Выбрать главу

Солисты и дирижеры должны были делать жизненно важный выбор. Старый истеблишмент музыкального бизнеса предлагал им знакомые ангажементы и ограниченное воображение. Они видели, как Кири Те Канава рекламирует часы «Ролекс» в утренней газете, а Хосе Каррерас выступает в специально снятом документальном фильме — все это было следствием их связи с «Ай-Эм-Джи». Они знали, что Ицхак Перлман и Евгений Кисин получают беспрецедентно высокие гонорары. Они видели, что агентство балует артистов и создает им уют.

Жизнь в музыке сулила прославленным и удачливым невиданные вознаграждения. Сказочные гонорары, перелеты первым классом, замечательные дополнительные возможности. Жить на самом верху было действительно очень приятно.
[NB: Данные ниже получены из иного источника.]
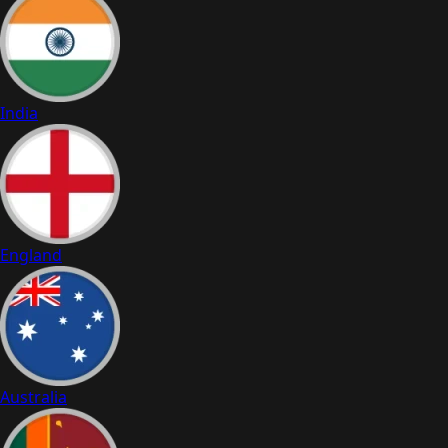
India
England
Australia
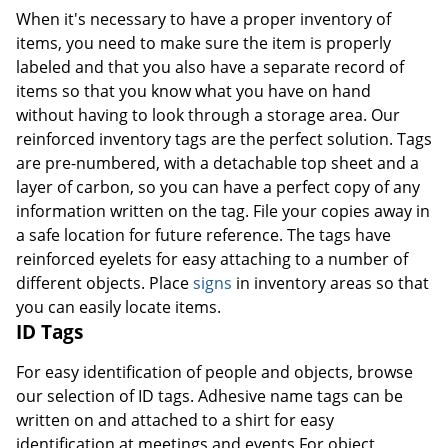
When it's necessary to have a proper inventory of
items, you need to make sure the item is properly
labeled and that you also have a separate record of
items so that you know what you have on hand
without having to look through a storage area. Our
reinforced inventory tags are the perfect solution. Tags
are pre-numbered, with a detachable top sheet and a
layer of carbon, so you can have a perfect copy of any
information written on the tag. File your copies away in
a safe location for future reference. The tags have
reinforced eyelets for easy attaching to a number of
different objects. Place
signs
in inventory areas so that
you can easily locate items.
ID Tags
For easy identification of people and objects, browse
our selection of ID tags. Adhesive name tags can be
written on and attached to a shirt for easy
identification at meetings and events.For object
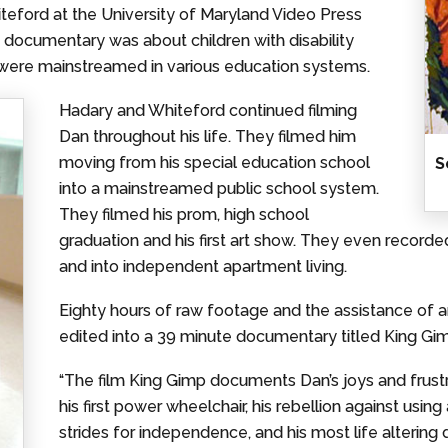
eford at the University of Maryland Video Press
 documentary was about children with disability
were mainstreamed in various education systems.
Hadary and Whiteford continued filming
Dan throughout his life. They filmed him
moving from his special education school
S
into a mainstreamed public school system.
They filmed his prom, high school
graduation and his first art show. They even recorde
and into independent apartment living.
Eighty hours of raw footage and the assistance of
edited into a 39 minute documentary titled King Gi
“The film King Gimp documents Dan’s joys and frust
his first power wheelchair, his rebellion against us
strides for independence, and his most life altering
Но для большинства классических музыкантов будущее выглядело мрачнее, чем когда-либо раньше. Если им не удастся вскарабкаться на подножку вагона «Ай-Эм-Джи» или если их столкнут оттуда, их ждут незавидные и унылые альтернативы. Старые агентства переживали кризис разной степени тяжести, многие с трудом удерживались на плаву. Многие замечательные исполнители оставались без агента, потому что честные агенты не могли позволить себе вкладывать средства во что-либо, кроме перспективной звездной карьеры, а с нечестными не стоило иметь дело. Искушения по обе стороны уравнения все возрастали, а увы взаимной зависимости между агентами и артистами рвались под напором страха и недоверия. Кругозор агентов сужался, и в сложном, сжимающемся и ничего не прощающем мире тысячи музыкантов оказывались предоставленными самим себе.

XIV

В стеклянном треугольнике

Штаб-квартира находится вовсе не в бурлящем центре мировой столицы, как можно было бы ожидать, а в аморфном переплетении улиц безликого токийского пригорода. Здание главного офиса совсем не похоже на принадлежащий компании дворец из черного мрамора на Пятой авеню в Нью-Йорке или на бывшее здание «Эй-Ти-энд-Ти» на Мэдисон-авеню, выстроенное по проекту Филиппа Джонсона и приобретенное компанией за несколько миллиардов иен во время снижения цен на западную недвижимость в 1991 году. Кажется, что здешнее здание специально построено безликим. Командный центр индустриального концерна, больше всех остальных в мире уделяющего внимание дизайну, расположен в восьмиэтажном треугольном доме в районе холмов Готен-яма. В таком здании вполне мог бы размещаться второстепенный офис небольшой бухгалтерской фирмы. Название «СОНИ» размещено гораздо выше уровня глаз прохожих, а стеклянный подъезд настолько нейтрален, что местные таксисты не сразу находят его.

Внутри вас прежде всего поражает тишина. Вы проходите мимо кланяющихся девушек в приемной и безмолвно мерцающих телеэкранов, потом вас провожают к бесшумному лифту, поднимают наверх и ведут по коридорам, где единственный звук — это тихие, шелестящие шаги секретарш, снующих между кабинетами. Отопление включено на полную мощность, помещение залито искусственным неоновым светом. Все окна закрыты жалюзи. Никаких указателей или украшений на стенах. Тех, кто получил разрешение посетить верхние эшелоны власти «Сони» и прошел перед этим тщательную проверку, специально заставляют чувствовать себя нарушителями.

Именно в этот секретный нервный центр пасмурным ноябрьским днем 1994 года привезли изысканно одетого седого человека в инвалидном кресле. Акио Морита, председатель и один из основателей «Сони», впервые за последний год посещал заседание совета директоров, и все сотрудники в желтовато-коричневой униформе, сшитой по эскизам Иссии Мияке, выстроились вдоль стен, чтобы выразить ему свое почтение. Семидесятичетырехлетний Морита перенес инсульт, после которого остался частично парализованным, его речь стала неясной, а движения замедленными. Но несмотря на свою немощь, он выглядел невероятно властным.

Морита считался одним из тех, кто делал экономическую погоду в современной Японии; его, вместе с автомобильным королем Соитиро Хондой и электронным колоссом Конносукэ Мацуситой, чтили как автора послевоенного возрождения страны. Этого суперпродавца японской продукции с уважением встречали в американских советах директоров, а его высказывания с благоговением изучали в Гарварде. Хотя Хонда и Мацусита имели больший вес на родине, они редко выезжали за границу. Морита чаще других говорил от имени Японии за рубежом, где его называли «мистер Сони». Его появление на заседании совета директоров «Сони» в ноябре 1994 года свидетельствовало о крайней важности события.